About 90 percent of the 40 million people infected with the AIDS virus worldwide live in developing countries.

Some lessons learned in the Haiti experiment "may be applicable to real tough neighborhoods in the U.S." where care for people with the AIDS virus may be sub-standard, Fitzgerald said.

Typically only 30 percent of AIDS patients survive for one year in Haiti, the poorest country in the Western Hemisphere where the HIV infection rate is about 3 percent among adults.

But integrating drug care -- usually generic drugs -- with nutritional support, tuberculosis treatment, counseling and other public health programs brought the survival rate up to 87 percent for adults and 98 percent for children, said Fitzgerald of the Weill Medical College of Cornell University.

That's comparable to the success rates in U.S. medical centers.

Most of the 1,004 patients, treated in the capital Port-au-Prince from March 2003, earned less than a dollar a day.

Fitzgerald and his colleagues said the annual cost of giving a three-drug combination to fight the AIDS virus was about $500 for generic medicines and $750 for brand-name drugs.

"We estimated the overall cost per patient per year (including medicine) as about $1,600," they said.

The "truly remarkable" result "vindicates the decision to link the treatment program with nutritional supplementation and existing social programs," said Jim Yong Kim and Charlie Gilks of the World Health Organization, in a Journal editorial.
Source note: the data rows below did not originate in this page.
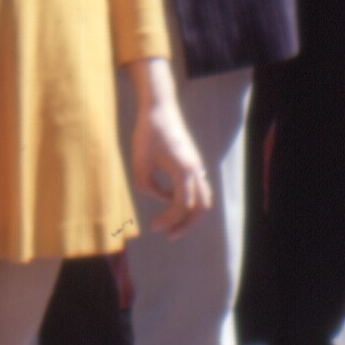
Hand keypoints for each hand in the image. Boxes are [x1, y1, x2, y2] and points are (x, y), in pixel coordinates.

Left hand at [127, 99, 213, 238]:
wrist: (159, 108)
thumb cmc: (147, 134)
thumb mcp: (140, 164)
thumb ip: (148, 187)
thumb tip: (160, 197)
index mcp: (185, 170)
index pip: (182, 205)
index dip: (169, 220)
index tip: (152, 227)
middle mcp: (196, 170)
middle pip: (202, 205)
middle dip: (186, 223)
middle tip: (169, 235)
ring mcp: (196, 165)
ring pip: (203, 197)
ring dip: (189, 213)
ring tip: (171, 223)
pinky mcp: (192, 162)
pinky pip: (197, 187)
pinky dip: (187, 199)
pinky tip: (168, 201)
Fitzgerald said the benefits go beyond helping infected individuals.

"From a larger societal perspective, the person with HIV is often the Mom or Dad. If you get them back to work or get them back functioning, you're helping everyone in that family."

The study was done in conjunction with GHESKIO (the Haitian Group for the Study of Kaposi's Sarcoma and Opportunistic Infections), an organization that works with the Haitian government and helps train, research, and provide care for HIV patients.

"It has often been said that our generation will be judged by our response to the HIV and AIDS pandemic," said Kim and Gilks. "Although there is much more to do, the GHESKIO project and responses from many other developing countries give us hope that the final judgment may be less harsh than we had feared."

Fitzgerald said the U.S. doctors simply jump-started the project. From there, the Haitian doctors, nurses, health care workers and counselors who were infected with HIV themselves provided care even in the midst of serious political unrest.

"The clinic never shut down. They were even dodging burning tires to get there," said Fitzgerald. "Our role was helping get the financial assistance, and provide training and technical support. Once they got that, they took off and they were amazing."